Discovery sheds light on a key step in nervous system control over gut motility

Wu Tsai Neurosciences Institute researchers have uncovered a previously unknown pattern of intestinal contractions in developing mouse embryos. The new findings shed light on the earliest development of the nervous system that controls our digestive tract and could have implications for understanding and treating gastrointestinal (GI) disorders in premature infants.

The team published their results August 8, 2024 in the journal Neurogastroenterology and Motility.

The enteric nervous system (ENS), sometimes referred to as the "second brain," is a complex network of neurons embedded in the walls of the GI tract. This system autonomously controls various digestive functions, including the rhythmic contractions that propel food along the gut.

Proper ENS development is critical for healthy digestion, and its dysfunction can lead to severe conditions such as Hirschsprung's disease, a life-threatening form of extreme constipation in newborns caused by the lack of neural innervation in parts of the intestine.

Despite its importance, the early development of the ENS and its role in initiating GI motility patterns have remained poorly understood. Julia Kaltschmidt, a Wu Tsai Neurosciences Institute Faculty Scholar and associate professor of neurosurgery, aimed to bridge this knowledge gap by investigating spontaneous neuronal activity in the developing gut.

"Our lab had been able to visually discern a new form of motility in the embryonic mouse intestine. However, to prove that it was truly a distinct form of motility that disappeared when neurons were silenced, we needed to computationally characterize this motility pattern," said Lori Dershowitz, who led the study as an MD/Ph.D. candidate in the Kaltschmidt lab.

To achieve this result, Dershowitz and colleagues struck up a collaboration with Wu Tsai Neuro Faculty Scholar Todd Coleman, an associate professor of bioengineering. "The Coleman lab are experts in computationally assessing GI motility in humans, so we worked together to develop a new analysis in the mouse."

"I am especially excited about this work because it is one of our first publications with a neighbor here at Wu Tsai Neuro," Kaltschmidt said. "The institute is a very collaborative trans-disciplinary environment, and I think this publication, spanning neurosurgery and bioengineering, nicely showcases the importance of such multi-group collaborations."

A novel discovery: Clustered ripples

Using advanced ex vivo GI motility assays and sophisticated computational analyses, the researchers identified a novel pattern of contractions driven by ENS activity, which they dubbed "clustered ripples."

These contractions could be observed as early as embryonic day 16 in mice, and are the earliest known case of the ENS driving GI motility.

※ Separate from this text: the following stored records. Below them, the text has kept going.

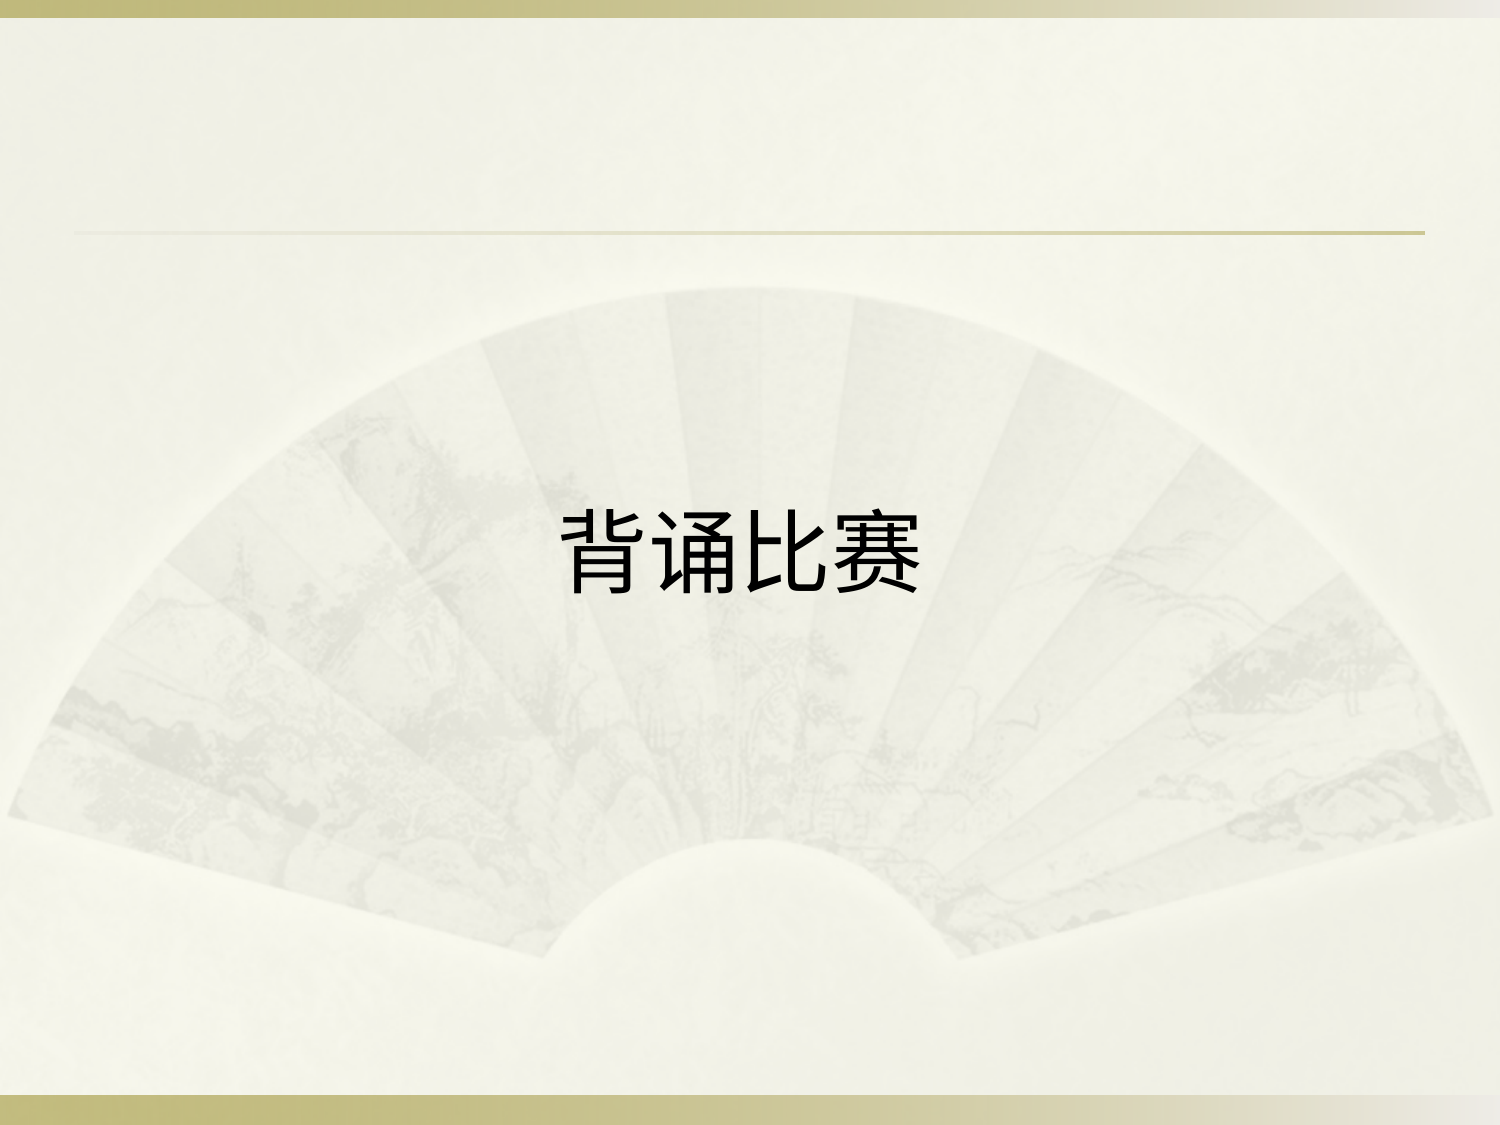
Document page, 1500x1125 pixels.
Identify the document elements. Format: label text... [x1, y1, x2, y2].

list 背诵比赛 [64, 432, 1415, 646]
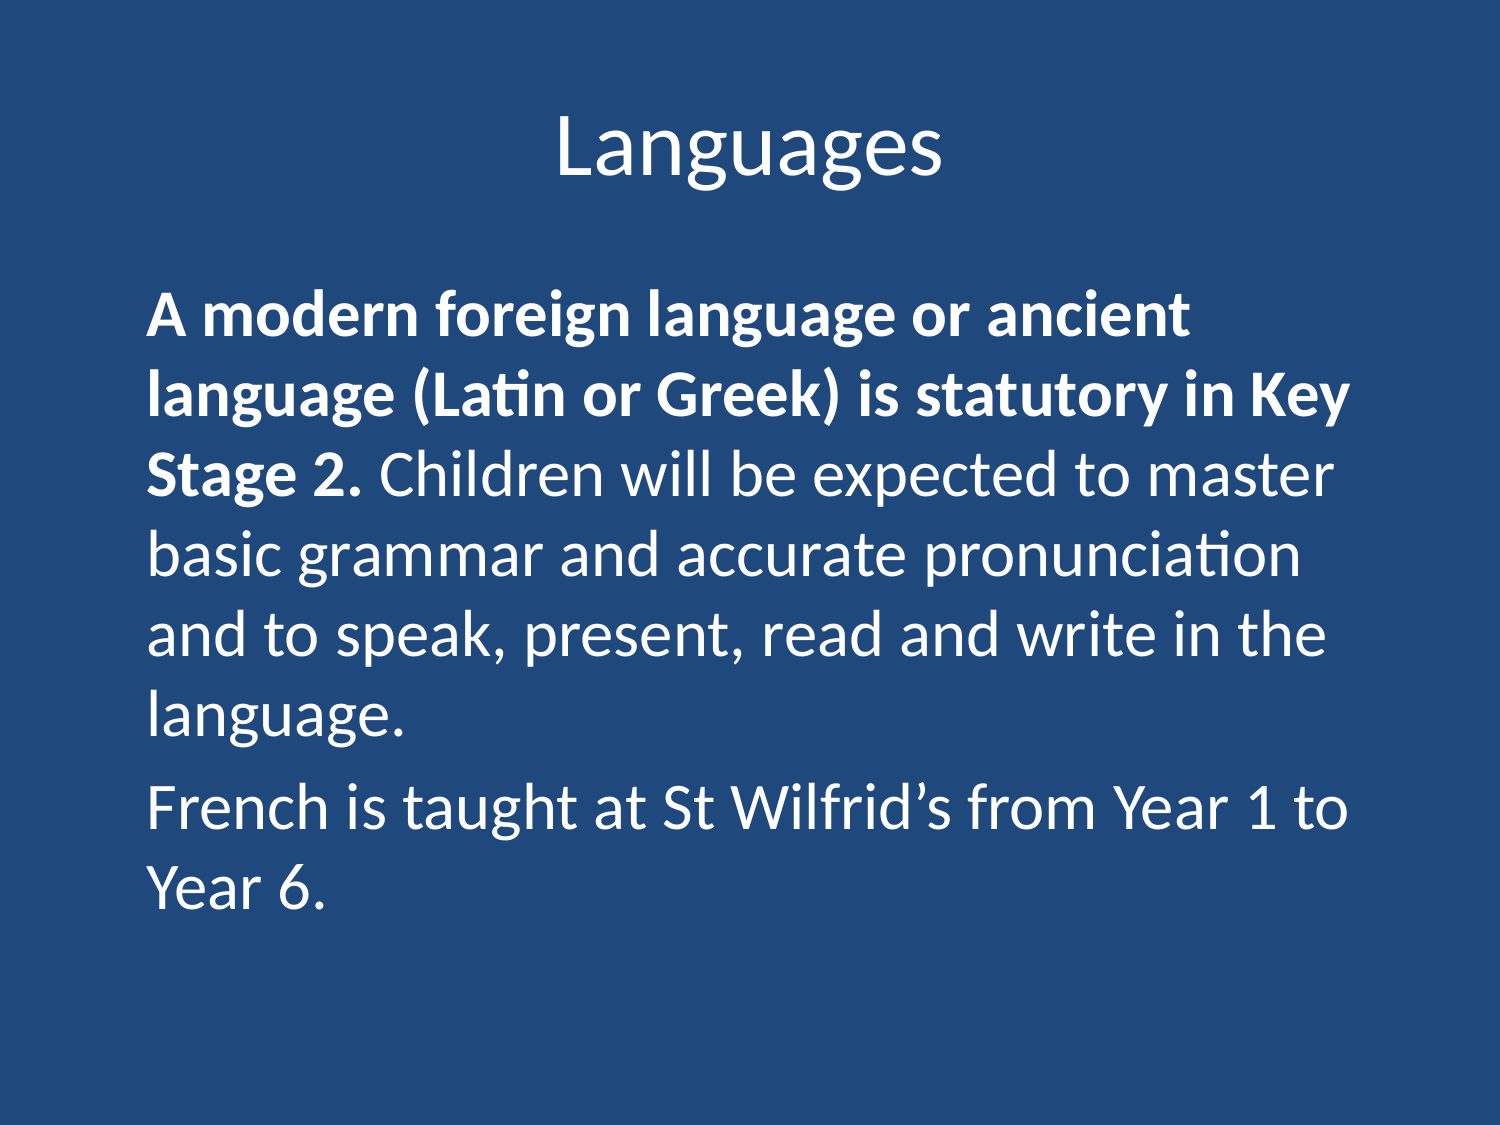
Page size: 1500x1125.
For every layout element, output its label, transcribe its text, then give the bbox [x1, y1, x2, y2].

title Languages [75, 45, 1425, 233]
list A modern foreign language or ancient language (Latin or Greek) is statutory in Key Stage 2. Children will be expected to master basic grammar and accurate pronunciation and to speak, present, read and write in the language. French is taught at St Wilfrid’s from Year 1 to Year 6. [75, 262, 1425, 1005]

Unlike mature motility patterns, clustered ripples consist of dynamic clusters of contractions that occur simultaneously across the length of the small intestine, followed by periods of quiescence.

The team demonstrated that these clustered ripples are driven by spontaneous activity in enteric neurons and are dependent on the neurotransmitter acetylcholine. When they blocked neural signaling pharmacologically, the ripples disappeared.

"These waves depend on ENS activity, yet they precede all propulsive forms of GI motility," said Dershowitz, now a postdoctoral scientist at Massachusetts General Hospital. "To us, this suggests that clustered ripples are a precursor to mature forms of motility. "

Implications for pediatric GI disorders

The study highlights a critical period in ENS development where spontaneous neuronal activity plays a pivotal role in establishing GI motility patterns. The discovery of clustered ripples has significant implications for pediatric health care, particularly for preterm infants who often exhibit immature GI motility.

"Understanding the development of GI motility is clinically significant, as immature GI motility is a major source of mortality for preterm infants," Kaltschmidt explained. "Pro-motility drugs used in adults have failed to enhance GI motility in the preterm population."

The findings in mice are likely to have direct relevance to human physiology, the authors argue.

"It was exciting to realize that the motility pattern we are characterizing is reminiscent of a pattern we previously noted in humans," Dershowitz said. "At the time, we did not understand what we were observing, but now we can show that the development of mouse and human GI motility are very similar."

Understanding these early motility patterns could lead to new therapeutic strategies to enhance GI function in preterm infants, the researchers say, potentially improving their survival and quality of life.

Future directions

While this study provides valuable insights into the early development of the ENS, further research is needed to explore the functional significance of clustered ripples and their potential as therapeutic targets.

"We are excited to test whether drugs that are safe to use in human neonates can accelerate development of GI motility," Dershowitz said.